Start of Text provided

Sarah Crowner, "Untitled (Around Orange)", 2023. Acrylic on canvas, sewn. 72 x 120 in. Courtesy of the artist. Luhring Augustine, New York, and Galerie Nordenhake, Berlin, Mexico City and Stockholm. Photo by Charles Benton.
Two exhibitions opened this past weekend at the Pulitzer Arts Foundation, and while they’re quite distinct, they share some common elements. Both respond to the Pulitzer’s Tadao Ando-designed space, and both highlight materials that are particular to specific geographies.
Sarah Crowner: Around Orange is a collection of three commissioned pieces in conversation with the Pulitzer building itself and works by artist Ellsworth Kelly, while Urban Archaeology: Lost Buildings of St. Louis displays salvaged St. Louis architectural elements from between 1840 and 1950, chosen from the collection of Sauget’s National Building Arts Center.
Crowner’s installation “Untitled (Around Orange)” along the main gallery’s east wall is in dialogue with “Blue Black,” Kelly’s painting that hangs permanently above the stairway at the end of the gallery. The 77-foot-long work comprises ten large canvases that react to the shifting light in the gallery and call attention to its scale. The machine-stitched canvas fragments, with unprimed and orange-painted cut sections, recall Matisse’s floral collages, while their dimensions echo “Blue Black.”

End of Text provided
Start of Data supplied

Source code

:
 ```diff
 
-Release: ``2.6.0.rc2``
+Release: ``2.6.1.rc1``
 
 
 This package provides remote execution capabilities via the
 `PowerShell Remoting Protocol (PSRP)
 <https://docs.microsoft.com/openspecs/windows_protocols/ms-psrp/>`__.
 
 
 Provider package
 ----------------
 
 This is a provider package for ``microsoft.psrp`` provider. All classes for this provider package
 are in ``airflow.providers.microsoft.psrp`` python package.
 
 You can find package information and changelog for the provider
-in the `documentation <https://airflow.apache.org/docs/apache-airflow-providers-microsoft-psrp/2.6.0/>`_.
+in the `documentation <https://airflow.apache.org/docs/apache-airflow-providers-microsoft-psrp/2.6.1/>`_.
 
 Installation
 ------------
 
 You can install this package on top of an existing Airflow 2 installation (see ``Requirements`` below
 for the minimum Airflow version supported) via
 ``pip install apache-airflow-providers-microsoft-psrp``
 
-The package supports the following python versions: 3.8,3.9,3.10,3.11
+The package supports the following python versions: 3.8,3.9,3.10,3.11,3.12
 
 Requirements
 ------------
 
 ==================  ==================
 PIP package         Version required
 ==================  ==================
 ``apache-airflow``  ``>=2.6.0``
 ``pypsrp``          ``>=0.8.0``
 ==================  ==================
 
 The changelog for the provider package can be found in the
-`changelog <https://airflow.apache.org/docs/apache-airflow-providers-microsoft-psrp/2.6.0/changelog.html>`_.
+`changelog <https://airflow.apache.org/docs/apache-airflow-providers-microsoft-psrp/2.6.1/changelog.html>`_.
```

End of Data supplied

Work instruction 1 :: Rewrite the paragraph of the Pulitzer exhibitions article that begins "Crowner's installation" as a short bulleted list, keeping its main facts.
Work instruction 2 :: According to the Pulitzer exhibitions article, what period do the salvaged architectural elements in Urban Archaeology come from?
Work instruction 3 :: Extend the Pulitzer exhibitions article, picking up after its last sentence.
This material is separate from the Pulitzer exhibitions article.

Answer box 1 ::
- "Untitled (Around Orange)" runs along the main gallery's east wall and is in dialogue with Kelly's "Blue Black," which hangs permanently above the stairway at the end of the gallery.
- The 77-foot-long work is made of ten large canvases that react to the gallery's shifting light and call attention to its scale.
- Its machine-stitched canvas fragments, with unprimed and orange-painted cut sections, recall Matisse's floral collages.
- Its dimensions echo "Blue Black."

Answer box 2 :: They date from between 1840 and 1950.

Answer box 3 ::
“For [Crowner], it was really important to see those works in natural light because they are very dynamic,” says Pulitzer curator Stephanie Weissberg. “She’s very interested in the physical movement of bodies throughout space. The light conditions are so dynamic in the Pulitzer.”
Crowner also built a curved, stage-like raised platform in white birch that patrons walk across to encounter more of Kelly’s works. Weissberg describes it as a foil to “Blue Black,” sinuous and monochrome to its contrasting blocks of color.
“When people think of Ellsworth Kelly, they think of pure abstraction, but many of his works were inspired by the natural world and the built environment,” Weissberg says. He refines images of built or organic scenes into abstraction. “That’s similar to the way Sarah works,” she says.
An exterior wall of the museum holds Crowner’s “Wall (Hot red terracotta).” The red and orange tiles evoke scales, perhaps from some fantastically large creature. “In contrast with the Ando concrete, it really brings both materials into high relief,” says Weissberg. “You notice the concrete more; you notice the terracotta more.”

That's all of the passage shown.